Binaların depreme dayanıklılık konusunda test edilip, kimliklendirilmesi ve renklendirilmiş kodlarla işaretlenmesi gerektiği ifade eden Ökkeş Dalkıran, “Binaların kimliklendirilmesi Çevre ve Şehircilik Bakanlığı tarafından yapıldı. Numara Taş, belediyenin uyguladığı her binanın, her dairenin, her yapının kimlikleri ulusal sistemde mevcut. Bundan sonraki süreçte oluşmuş binanın bir de karnesi olması gerekiyor. Karnesi olacak, kırmızı kodluysa kırmızı kod konulacak, turuncu kod ise turuncu kod konulacak, bir renklendirme sistemine geçilebilir.

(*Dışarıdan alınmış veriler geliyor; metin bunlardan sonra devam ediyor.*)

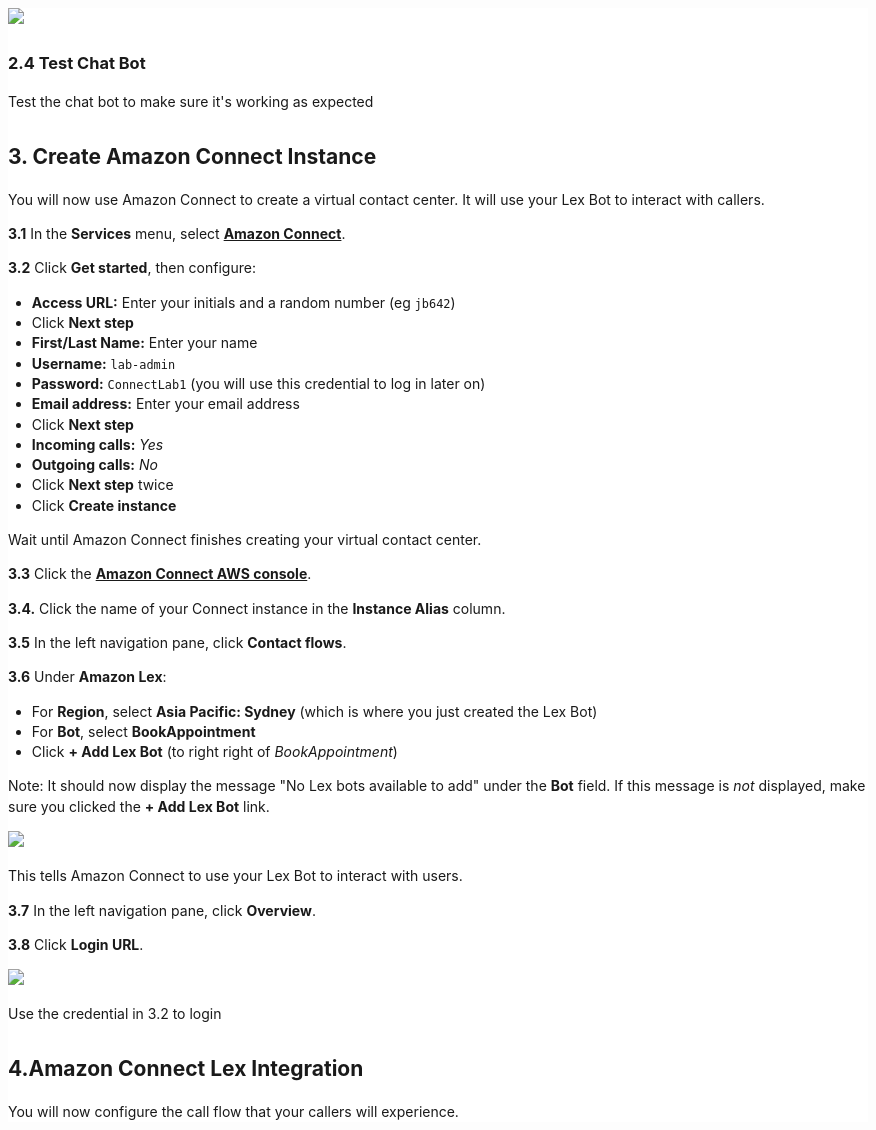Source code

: ![](images/Bot_Publish.png)

### 2.4 Test Chat Bot
Test the chat bot to make sure it's working as expected

## 3. Create Amazon Connect Instance

You will now use Amazon Connect to create a virtual contact center. It will use your Lex Bot to interact with callers.

**3.1** In the **Services** menu, select **[Amazon Connect](https://ap-southeast-2.console.aws.amazon.com/connect/home?region=ap-southeast-2)**.

**3.2** Click **Get started**, then configure:
- **Access URL:** Enter your initials and a random number (eg `jb642`)
- Click **Next step**
- **First/Last Name:** Enter your name
- **Username:** `lab-admin`
- **Password:** `ConnectLab1` (you will use this credential to log in later on)
- **Email address:** Enter your email address
- Click **Next step**
- **Incoming calls:** _Yes_
- **Outgoing calls:** _No_
- Click **Next step** twice
- Click **Create instance**

Wait until Amazon Connect finishes creating your virtual contact center.

**3.3** Click the **[Amazon Connect AWS console](https://ap-southeast-2.console.aws.amazon.com/connect/home?region=ap-southeast-2)**.

**3.4.** Click the name of your Connect instance in the **Instance Alias** column.

**3.5** In the left navigation pane, click **Contact flows**.

**3.6** Under **Amazon Lex**:
- For **Region**, select **Asia Pacific: Sydney** (which is where you just created the Lex Bot)
- For **Bot**, select **BookAppointment**
- Click **+ Add Lex Bot** (to right right of _BookAppointment_)

Note: It should now display the message "No Lex bots available to add" under the **Bot** field. If this message is _not_ displayed, make sure you clicked the **+ Add Lex Bot** link.

![](images/connect-lex-add-lex.png)

This tells Amazon Connect to use your Lex Bot to interact with users.

**3.7** In the left navigation pane, click **Overview**.

**3.8** Click **Login URL**.

![](images/connect-lex-login.png)

Use the credential in 3.2 to login

## 4.Amazon Connect Lex Integration
You will now configure the call flow that your callers will experience.
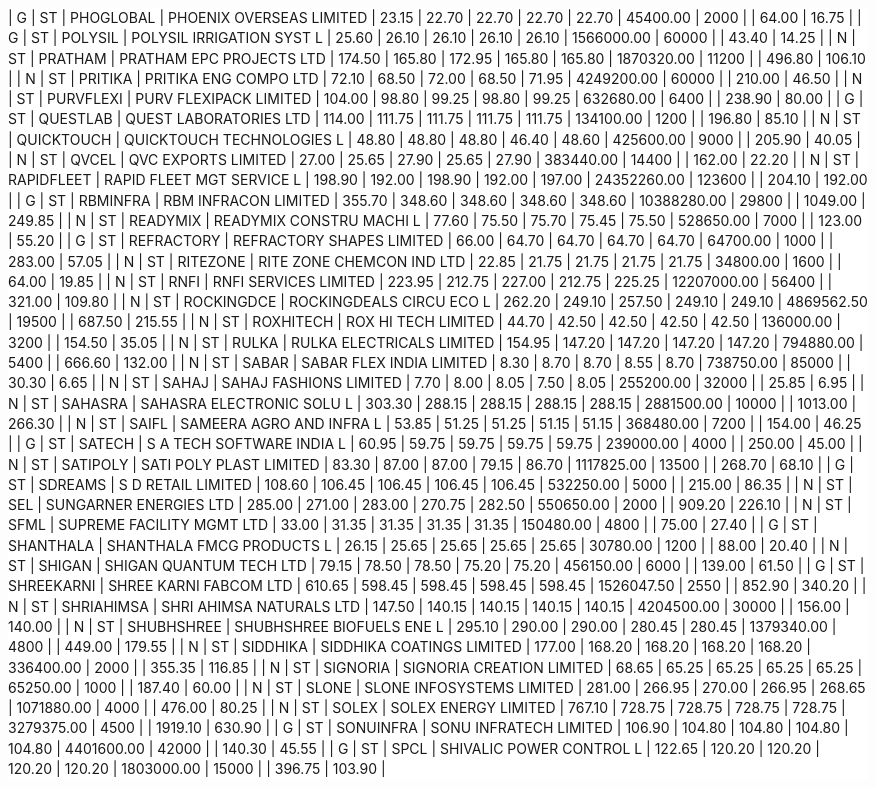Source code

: | G | ST | PHOGLOBAL | PHOENIX OVERSEAS LIMITED | 23.15 | 22.70 | 22.70 | 22.70 | 22.70 | 45400.00 | 2000 |  | 64.00 | 16.75 |
| G | ST | POLYSIL | POLYSIL IRRIGATION SYST L | 25.60 | 26.10 | 26.10 | 26.10 | 26.10 | 1566000.00 | 60000 |  | 43.40 | 14.25 |
| N | ST | PRATHAM | PRATHAM EPC PROJECTS LTD | 174.50 | 165.80 | 172.95 | 165.80 | 165.80 | 1870320.00 | 11200 |  | 496.80 | 106.10 |
| N | ST | PRITIKA | PRITIKA ENG COMPO LTD | 72.10 | 68.50 | 72.00 | 68.50 | 71.95 | 4249200.00 | 60000 |  | 210.00 | 46.50 |
| N | ST | PURVFLEXI | PURV FLEXIPACK LIMITED | 104.00 | 98.80 | 99.25 | 98.80 | 99.25 | 632680.00 | 6400 |  | 238.90 | 80.00 |
| G | ST | QUESTLAB | QUEST LABORATORIES LTD | 114.00 | 111.75 | 111.75 | 111.75 | 111.75 | 134100.00 | 1200 |  | 196.80 | 85.10 |
| N | ST | QUICKTOUCH | QUICKTOUCH TECHNOLOGIES L | 48.80 | 48.80 | 48.80 | 46.40 | 48.60 | 425600.00 | 9000 |  | 205.90 | 40.05 |
| N | ST | QVCEL | QVC EXPORTS LIMITED | 27.00 | 25.65 | 27.90 | 25.65 | 27.90 | 383440.00 | 14400 |  | 162.00 | 22.20 |
| N | ST | RAPIDFLEET | RAPID FLEET MGT SERVICE L | 198.90 | 192.00 | 198.90 | 192.00 | 197.00 | 24352260.00 | 123600 |  | 204.10 | 192.00 |
| G | ST | RBMINFRA | RBM INFRACON LIMITED | 355.70 | 348.60 | 348.60 | 348.60 | 348.60 | 10388280.00 | 29800 |  | 1049.00 | 249.85 |
| N | ST | READYMIX | READYMIX CONSTRU MACHI L | 77.60 | 75.50 | 75.70 | 75.45 | 75.50 | 528650.00 | 7000 |  | 123.00 | 55.20 |
| G | ST | REFRACTORY | REFRACTORY SHAPES LIMITED | 66.00 | 64.70 | 64.70 | 64.70 | 64.70 | 64700.00 | 1000 |  | 283.00 | 57.05 |
| N | ST | RITEZONE | RITE ZONE CHEMCON IND LTD | 22.85 | 21.75 | 21.75 | 21.75 | 21.75 | 34800.00 | 1600 |  | 64.00 | 19.85 |
| N | ST | RNFI | RNFI SERVICES LIMITED | 223.95 | 212.75 | 227.00 | 212.75 | 225.25 | 12207000.00 | 56400 |  | 321.00 | 109.80 |
| N | ST | ROCKINGDCE | ROCKINGDEALS CIRCU ECO L | 262.20 | 249.10 | 257.50 | 249.10 | 249.10 | 4869562.50 | 19500 |  | 687.50 | 215.55 |
| N | ST | ROXHITECH | ROX HI TECH LIMITED | 44.70 | 42.50 | 42.50 | 42.50 | 42.50 | 136000.00 | 3200 |  | 154.50 | 35.05 |
| N | ST | RULKA | RULKA ELECTRICALS LIMITED | 154.95 | 147.20 | 147.20 | 147.20 | 147.20 | 794880.00 | 5400 |  | 666.60 | 132.00 |
| N | ST | SABAR | SABAR FLEX INDIA LIMITED | 8.30 | 8.70 | 8.70 | 8.55 | 8.70 | 738750.00 | 85000 |  | 30.30 | 6.65 |
| N | ST | SAHAJ | SAHAJ FASHIONS LIMITED | 7.70 | 8.00 | 8.05 | 7.50 | 8.05 | 255200.00 | 32000 |  | 25.85 | 6.95 |
| N | ST | SAHASRA | SAHASRA ELECTRONIC SOLU L | 303.30 | 288.15 | 288.15 | 288.15 | 288.15 | 2881500.00 | 10000 |  | 1013.00 | 266.30 |
| N | ST | SAIFL | SAMEERA AGRO AND INFRA L | 53.85 | 51.25 | 51.25 | 51.15 | 51.15 | 368480.00 | 7200 |  | 154.00 | 46.25 |
| G | ST | SATECH | S A TECH SOFTWARE INDIA L | 60.95 | 59.75 | 59.75 | 59.75 | 59.75 | 239000.00 | 4000 |  | 250.00 | 45.00 |
| N | ST | SATIPOLY | SATI POLY PLAST LIMITED | 83.30 | 87.00 | 87.00 | 79.15 | 86.70 | 1117825.00 | 13500 |  | 268.70 | 68.10 |
| G | ST | SDREAMS | S D RETAIL LIMITED | 108.60 | 106.45 | 106.45 | 106.45 | 106.45 | 532250.00 | 5000 |  | 215.00 | 86.35 |
| N | ST | SEL | SUNGARNER ENERGIES LTD | 285.00 | 271.00 | 283.00 | 270.75 | 282.50 | 550650.00 | 2000 |  | 909.20 | 226.10 |
| N | ST | SFML | SUPREME FACILITY MGMT LTD | 33.00 | 31.35 | 31.35 | 31.35 | 31.35 | 150480.00 | 4800 |  | 75.00 | 27.40 |
| G | ST | SHANTHALA | SHANTHALA FMCG PRODUCTS L | 26.15 | 25.65 | 25.65 | 25.65 | 25.65 | 30780.00 | 1200 |  | 88.00 | 20.40 |
| N | ST | SHIGAN | SHIGAN QUANTUM TECH LTD | 79.15 | 78.50 | 78.50 | 75.20 | 75.20 | 456150.00 | 6000 |  | 139.00 | 61.50 |
| G | ST | SHREEKARNI | SHREE KARNI FABCOM LTD | 610.65 | 598.45 | 598.45 | 598.45 | 598.45 | 1526047.50 | 2550 |  | 852.90 | 340.20 |
| N | ST | SHRIAHIMSA | SHRI AHIMSA NATURALS LTD | 147.50 | 140.15 | 140.15 | 140.15 | 140.15 | 4204500.00 | 30000 |  | 156.00 | 140.00 |
| N | ST | SHUBHSHREE | SHUBHSHREE BIOFUELS ENE L | 295.10 | 290.00 | 290.00 | 280.45 | 280.45 | 1379340.00 | 4800 |  | 449.00 | 179.55 |
| N | ST | SIDDHIKA | SIDDHIKA COATINGS LIMITED | 177.00 | 168.20 | 168.20 | 168.20 | 168.20 | 336400.00 | 2000 |  | 355.35 | 116.85 |
| N | ST | SIGNORIA | SIGNORIA CREATION LIMITED | 68.65 | 65.25 | 65.25 | 65.25 | 65.25 | 65250.00 | 1000 |  | 187.40 | 60.00 |
| N | ST | SLONE | SLONE INFOSYSTEMS LIMITED | 281.00 | 266.95 | 270.00 | 266.95 | 268.65 | 1071880.00 | 4000 |  | 476.00 | 80.25 |
| N | ST | SOLEX | SOLEX ENERGY LIMITED | 767.10 | 728.75 | 728.75 | 728.75 | 728.75 | 3279375.00 | 4500 |  | 1919.10 | 630.90 |
| G | ST | SONUINFRA | SONU INFRATECH LIMITED | 106.90 | 104.80 | 104.80 | 104.80 | 104.80 | 4401600.00 | 42000 |  | 140.30 | 45.55 |
| G | ST | SPCL | SHIVALIC POWER CONTROL L | 122.65 | 120.20 | 120.20 | 120.20 | 120.20 | 1803000.00 | 15000 |  | 396.75 | 103.90 |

Projesi var ama denetlemesi yapılmamış denetlemesi var denetleme sonucunda bir analiz gerçekleşmemiş veya denetleme sonucu yok. Beton numunesi alınmış mı, mühendislik hizmeti tam mı? Bunlar belli değil. Değişken bir durum olduğu için oradaki en önemli şey her binanın karnesinin ivedi bir şekilde yapılması lazım ki biz sıkıntılı gördüğümüz binaları acilen boşaltalım. Oluşacak depremde zararları minimuma indirelim. Depremin zararın herkes görür, tüm toplum görür’’ diye konuştu.

CAN GİDİYOR!

Dalkıran sözlerini şu şekilde tamamladı: “Olayın birde manevi boyutu var, ortada bir can gidiyor. Can gittikten sonra kaybedilen tüm maddi zararlar kifayetsiz. Maddi olarak kaybedilen şeyler bir şekilde yerine konulabilir ama giden can geri gelmez. Yıkılan apartmanlarda yıkılan yapılarda feryatları duyup, insanların yakarışlarını duyunca canımız yanacak. ‘keşke beş tane evim gitseydi de oğlumu kaybetmeseydim’ diyebiliriz. Deprem ülke olarak da bir kayıptır aslında, yönetimsel eksikliktir. Koltuklarımızın sorumluluklarını yerine getirmeliyiz.”